Sep 20, 2013; Kansas City, MO, USA; Kansas City Royals pitcher Luke Hochevar (44) delivers a pitch against the Texas Rangers during the eighth inning at Kauffman Stadium. The Royals defeated the Rangers 2-1. Mandatory Credit: Peter G. Aiken-USA TODAY Sports
When a player is the first overall selection in the MLB Amateur Draft, expectations are high. It is anticipated that the player selected will end up being the type of player that a team can be built around. Those players are expected to change a franchise for the better, to be the face of the franchise for the foreseeable future. For Luke Hochevar, that just did not happen.
In 2006, the Royals had the first overall selection in the Amateur Draft. Unfortunately, that draft did not have a player that was considered to be a true franchise player at the time. Even with that assessment, the Royals still surprised a lot of draft prognosticators (yes, even baseball has their version of Mel Kiper Jr, only without the hair) by selecting Hochevar over players like Tim Lincecum, Brad Lincoln and Andrew Miller. In Hochevar, the Royals thought they were getting a pitcher that had been compared to Kevin Brown, a possible top starter with a fastball in the upper 90’s with the talent to be an ace.
Instead, Luke Hochevar struggled during his time as a starter, going 38-59 with a 5.39 ERA. Despite being billed as a possible top of the rotation talent, Hochevar performed at a level that far worse than league average, posting an ERA+ of only 79 from 2007 through 2012. To compound matters, players such as Evan Longoria, Clayton Kershaw and Max Scherzer, who the Royals bypassed to take Hochevar, have gone on to become star players, ranking among the league leaders. Hochevar, meanwhile, led the American League in earned runs allowed in 2012 and has ranked in the top ten in losses three times. Yet, it could have been worse – the Royals could have drafted either Billy Rowell or Kasey Kiker instead.

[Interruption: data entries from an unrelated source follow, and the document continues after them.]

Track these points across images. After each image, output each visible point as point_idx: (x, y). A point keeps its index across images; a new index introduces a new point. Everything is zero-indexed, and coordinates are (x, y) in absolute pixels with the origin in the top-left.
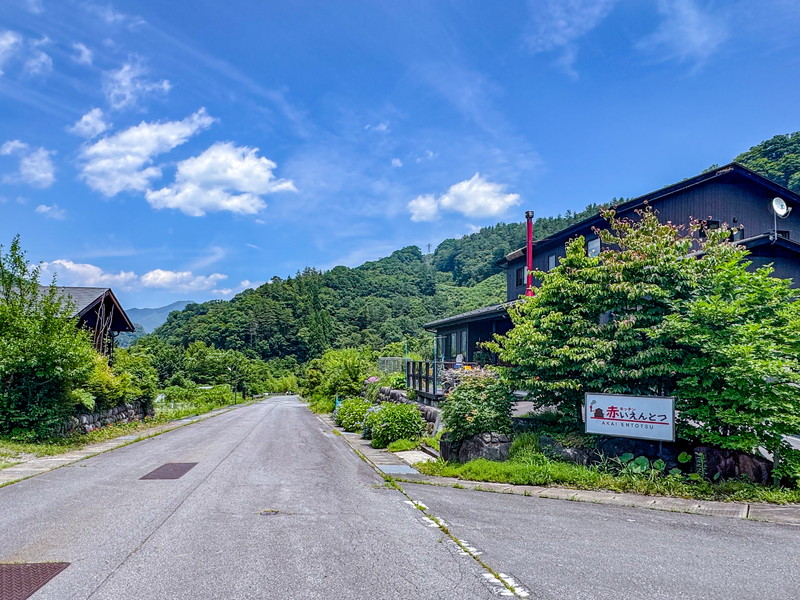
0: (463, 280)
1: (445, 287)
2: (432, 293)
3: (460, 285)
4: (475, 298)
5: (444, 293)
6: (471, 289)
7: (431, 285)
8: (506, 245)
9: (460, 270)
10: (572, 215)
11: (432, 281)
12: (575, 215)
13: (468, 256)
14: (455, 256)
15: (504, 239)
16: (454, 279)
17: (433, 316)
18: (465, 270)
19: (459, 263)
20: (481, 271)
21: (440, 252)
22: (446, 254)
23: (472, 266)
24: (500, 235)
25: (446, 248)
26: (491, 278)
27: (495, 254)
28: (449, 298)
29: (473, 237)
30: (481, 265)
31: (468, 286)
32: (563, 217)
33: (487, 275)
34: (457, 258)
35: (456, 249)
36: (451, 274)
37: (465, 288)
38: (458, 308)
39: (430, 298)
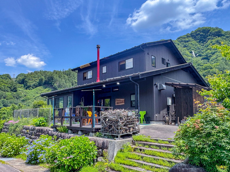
0: (28, 87)
1: (21, 89)
2: (16, 91)
3: (26, 89)
4: (32, 94)
5: (20, 92)
7: (15, 88)
8: (43, 77)
9: (26, 84)
13: (29, 80)
15: (42, 75)
16: (24, 87)
17: (16, 99)
18: (28, 84)
19: (26, 81)
20: (34, 85)
21: (18, 77)
22: (21, 78)
23: (31, 83)
25: (21, 76)
26: (38, 88)
27: (40, 80)
28: (22, 93)
29: (31, 74)
30: (34, 83)
31: (29, 90)
33: (36, 87)
34: (25, 80)
35: (25, 77)
36: (23, 85)
37: (28, 90)
38: (26, 97)
39: (15, 93)
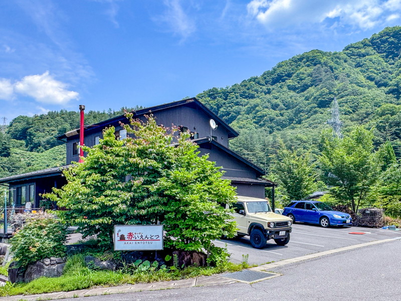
0: (34, 147)
1: (18, 151)
2: (8, 155)
3: (31, 151)
4: (44, 161)
5: (17, 156)
6: (40, 154)
7: (6, 148)
8: (67, 126)
9: (31, 140)
10: (112, 112)
11: (7, 146)
12: (114, 113)
13: (38, 130)
14: (27, 129)
15: (66, 121)
16: (27, 146)
17: (8, 173)
18: (36, 140)
19: (31, 134)
20: (48, 142)
21: (14, 125)
22: (20, 126)
23: (41, 138)
24: (63, 118)
25: (20, 122)
26: (56, 148)
27: (60, 131)
28: (22, 159)
29: (42, 117)
30: (48, 137)
31: (38, 152)
32: (106, 112)
33: (53, 145)
34: (29, 131)
35: (28, 123)
36: (23, 142)
37: (36, 153)
38: (30, 167)
39: (5, 159)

With a rebuilt starting rotation, Hochevar was banished to the bullpen in 2013, where it was expected that Ned Yost could at least minimize the damage that he could inflict. Instead, Hochevar, probably to the surprise of many, became an effective relief pitcher, taking over as one of the primary setup men by the end of the season. For the first time in his major league career, Hochevar found success, putting together a 1.92 ERA and a strikeout to walk rate of 4.82.
The reason for the improvement seems obvious. In relief, Luke Hochevar relied mainly on his fastball and cutter, mixing in the occasional curve and sinker. His fastball almost three miles per hour last year, going from an average velocity of 92.65 MPH in 2012 to 95.40 MPH in 2013. By simplifying his approach, Hochevar improved.
Now, he finds himself in the battle to be the Royals fifth starter. Making $5.21 Million this season, Hochevar is the sixth highest paid player on the team in 2014. For a team that claims to be against their payroll limit, spending over $5 Million on a setup man is completely ridiculous. If Hochevar is going to be worth that salary for the Royals, it will need to be as a starter.
Meanwhile, for Luke Hochevar, this is his last chance for redemption. A free agent after this season, he needs to prove that he can be a viable option in the rotation in order to earn the type of contract that he would want in free agency. Although it is not expected that whoever wins the fifth starter spot will remain in that role all season with Yordano Ventura and Danny Duffy in need of a role later this year, a solid start to the season could propel Hochevar into free agency as a useful option as a starter.
Luke Hochevar was a first overall pick not only for his talent, but because there was not a standout player considered to be the top talent in the draft. This may be his last chance to prove he was worthy of that selection.